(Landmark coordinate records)
══════════════════════════════

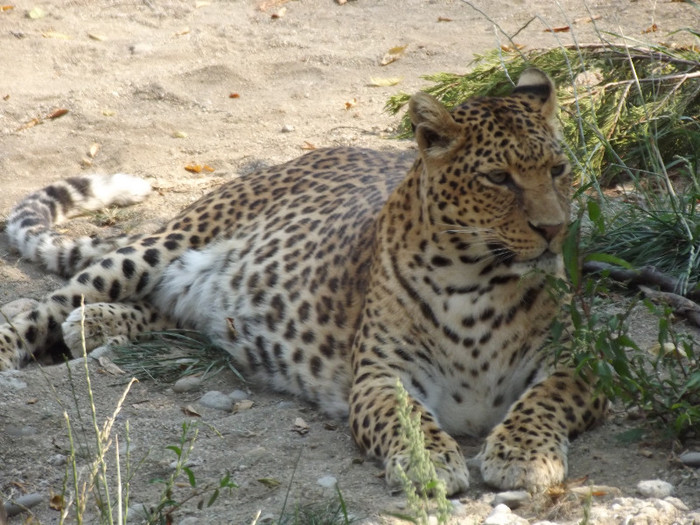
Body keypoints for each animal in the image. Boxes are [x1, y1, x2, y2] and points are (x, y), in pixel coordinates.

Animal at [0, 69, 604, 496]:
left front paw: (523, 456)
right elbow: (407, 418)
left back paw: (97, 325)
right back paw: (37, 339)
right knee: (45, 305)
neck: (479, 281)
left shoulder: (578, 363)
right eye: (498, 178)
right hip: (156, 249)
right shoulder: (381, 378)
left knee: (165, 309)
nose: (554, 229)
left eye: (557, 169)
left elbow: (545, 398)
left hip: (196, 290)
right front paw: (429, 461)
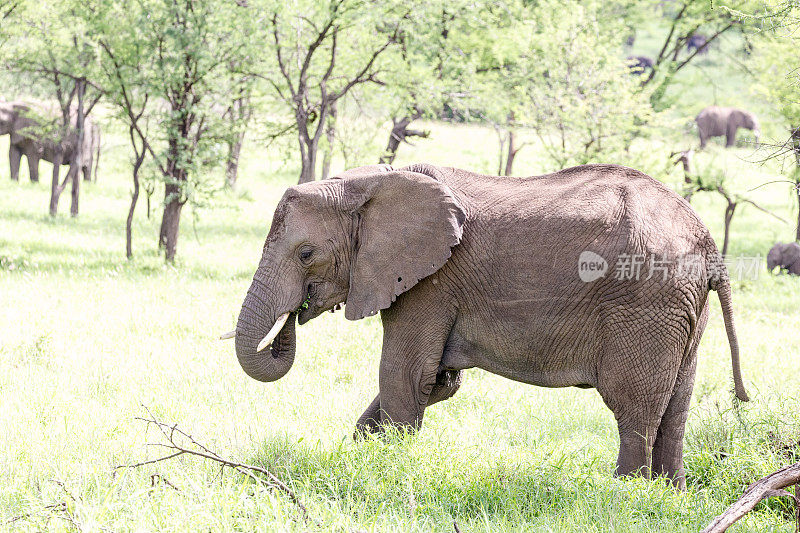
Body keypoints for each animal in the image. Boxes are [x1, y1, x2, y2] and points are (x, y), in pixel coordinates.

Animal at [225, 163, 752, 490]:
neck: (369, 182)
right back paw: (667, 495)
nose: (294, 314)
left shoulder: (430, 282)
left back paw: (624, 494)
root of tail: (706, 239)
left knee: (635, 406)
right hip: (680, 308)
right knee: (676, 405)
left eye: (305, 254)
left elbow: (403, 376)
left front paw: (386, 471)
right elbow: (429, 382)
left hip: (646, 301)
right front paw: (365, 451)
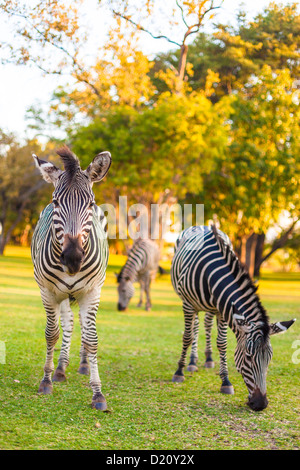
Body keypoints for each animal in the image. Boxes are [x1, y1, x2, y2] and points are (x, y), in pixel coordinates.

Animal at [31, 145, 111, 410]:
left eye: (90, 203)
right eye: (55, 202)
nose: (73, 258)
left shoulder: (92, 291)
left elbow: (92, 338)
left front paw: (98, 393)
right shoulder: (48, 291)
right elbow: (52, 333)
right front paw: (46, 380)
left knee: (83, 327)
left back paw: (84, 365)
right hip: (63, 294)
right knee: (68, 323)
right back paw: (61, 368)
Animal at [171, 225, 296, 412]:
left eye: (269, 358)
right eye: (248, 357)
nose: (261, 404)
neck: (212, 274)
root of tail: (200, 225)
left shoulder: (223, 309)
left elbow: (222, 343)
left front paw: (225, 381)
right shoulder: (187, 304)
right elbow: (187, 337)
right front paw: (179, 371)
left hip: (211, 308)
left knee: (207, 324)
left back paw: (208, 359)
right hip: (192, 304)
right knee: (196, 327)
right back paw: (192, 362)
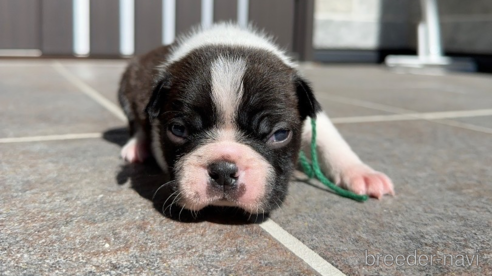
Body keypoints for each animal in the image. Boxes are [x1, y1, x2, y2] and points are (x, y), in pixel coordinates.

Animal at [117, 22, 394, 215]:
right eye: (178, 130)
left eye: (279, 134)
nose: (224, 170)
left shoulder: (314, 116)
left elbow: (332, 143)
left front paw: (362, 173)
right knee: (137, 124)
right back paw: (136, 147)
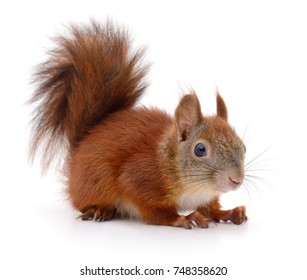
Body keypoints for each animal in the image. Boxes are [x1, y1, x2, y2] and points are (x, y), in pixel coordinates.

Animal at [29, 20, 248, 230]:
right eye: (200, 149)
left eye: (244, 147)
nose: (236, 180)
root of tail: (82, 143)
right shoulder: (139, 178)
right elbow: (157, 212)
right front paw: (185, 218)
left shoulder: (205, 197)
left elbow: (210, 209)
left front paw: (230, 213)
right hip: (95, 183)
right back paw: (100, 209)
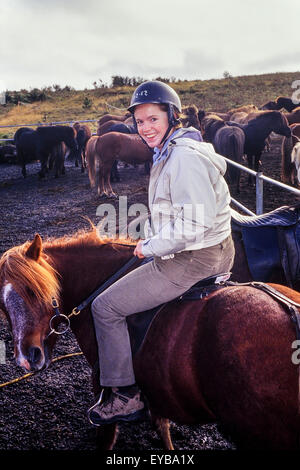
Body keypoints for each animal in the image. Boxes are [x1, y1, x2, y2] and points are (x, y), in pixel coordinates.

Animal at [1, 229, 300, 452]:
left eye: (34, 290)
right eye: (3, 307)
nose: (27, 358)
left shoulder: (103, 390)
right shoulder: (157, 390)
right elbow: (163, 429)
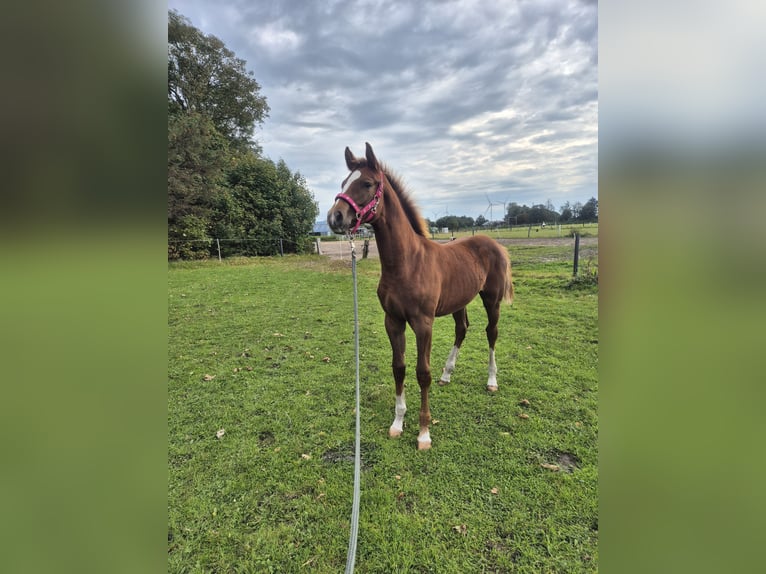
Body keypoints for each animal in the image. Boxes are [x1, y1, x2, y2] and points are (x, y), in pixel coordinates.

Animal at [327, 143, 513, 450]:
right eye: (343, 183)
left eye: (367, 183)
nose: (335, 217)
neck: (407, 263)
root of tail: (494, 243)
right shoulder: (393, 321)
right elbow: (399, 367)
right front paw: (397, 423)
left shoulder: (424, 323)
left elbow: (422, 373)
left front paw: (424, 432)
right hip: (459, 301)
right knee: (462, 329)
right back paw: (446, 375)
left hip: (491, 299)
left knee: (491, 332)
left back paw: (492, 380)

══════════════════════════════

▶ **Task objective**
Would you copy the records word for word, without any of their pictures?

▶ **Response**
Body keypoints for each animal in the image. Boxes are [x1, y1, x2, y2] and points are (x, y), in pixel coordinates.

Animal at [0, 69, 604, 496]:
left front paw: (523, 456)
right elbow: (407, 418)
left back paw: (97, 325)
right back paw: (37, 339)
right knee: (45, 305)
neck: (479, 281)
left shoulder: (578, 363)
right eye: (498, 178)
right hip: (156, 249)
right shoulder: (381, 378)
left knee: (165, 309)
nose: (554, 229)
left eye: (557, 169)
left elbow: (545, 398)
left hip: (196, 290)
right front paw: (429, 461)
Body keypoints for each animal in the image. Boxes are [x1, y1, x2, y2] and points are (x, y), in pixel coordinates.

Animal at [225, 163, 752, 490]:
neck: (369, 182)
right back paw: (667, 495)
nose: (294, 314)
left shoulder: (430, 282)
left back paw: (624, 494)
root of tail: (706, 239)
left knee: (635, 406)
right hip: (680, 308)
right knee: (676, 405)
left eye: (305, 254)
left elbow: (403, 376)
left front paw: (386, 471)
right elbow: (429, 382)
left hip: (646, 301)
right front paw: (365, 451)
Body keypoints for each animal in the image. Boxes are [x1, y1, x2, y2] and points are (x, y), in pixel coordinates.

Animal at [31, 145, 111, 410]:
left eye: (90, 203)
right eye: (55, 202)
nose: (73, 258)
left shoulder: (92, 291)
left elbow: (92, 338)
left front paw: (98, 393)
right shoulder: (48, 291)
right elbow: (52, 333)
right front paw: (46, 380)
left knee: (83, 327)
left back paw: (84, 365)
right hip: (63, 294)
right knee: (68, 323)
right back paw: (61, 368)
Animal at [171, 225, 296, 412]:
left eye: (269, 358)
right eye: (248, 357)
nose: (261, 404)
neck: (212, 274)
root of tail: (200, 225)
left shoulder: (223, 309)
left elbow: (222, 343)
left front paw: (225, 381)
right shoulder: (187, 304)
right elbow: (187, 337)
right front paw: (179, 371)
left hip: (211, 308)
left knee: (207, 324)
left back paw: (208, 359)
right hip: (192, 304)
right knee: (196, 327)
right back paw: (192, 362)
Body keypoints for each animal in the image. Boxes are [x1, y1, x2, y2] and points are (x, y), in pixel coordinates.

Animal at [117, 22, 394, 215]:
right eye: (178, 130)
left eye: (279, 134)
nose: (224, 170)
left shoulder: (314, 116)
left elbow: (332, 143)
left front paw: (362, 173)
right knee: (137, 124)
right back paw: (136, 147)
Body keypoints for each animal in the image. Boxes are [x1, y1, x2, y2] and points are (x, y), in pixel coordinates.

Animal at [29, 20, 248, 230]:
right eye: (200, 149)
left eye: (244, 147)
nose: (236, 180)
root of tail: (82, 143)
right shoulder: (139, 178)
right elbow: (157, 212)
right front paw: (185, 218)
left shoulder: (205, 197)
left elbow: (210, 209)
left front paw: (230, 213)
right hip: (95, 183)
right back paw: (100, 209)
Body keypoints for each animal in the image. Boxes are [x1, y1, x2, y2] and points are (x, y), in pixel coordinates.

Animal at [1, 229, 300, 452]:
left eye: (34, 290)
right eye: (3, 307)
nose: (27, 358)
left shoulder: (103, 390)
right shoulder: (157, 390)
right elbow: (163, 429)
Body keypoints for each animal in the image. Boxes are [x1, y1, x2, y2] and points are (x, y), in pixel coordinates.

Animal at [327, 143, 513, 450]:
right eye: (343, 183)
left eye: (367, 183)
nose: (335, 217)
neck: (407, 263)
root of tail: (494, 243)
right shoulder: (393, 321)
right elbow: (399, 367)
right front paw: (397, 423)
left shoulder: (424, 323)
left elbow: (422, 373)
left front paw: (424, 432)
right hip: (459, 301)
right knee: (462, 329)
right back paw: (446, 375)
left hip: (491, 299)
left knee: (491, 332)
left back paw: (492, 380)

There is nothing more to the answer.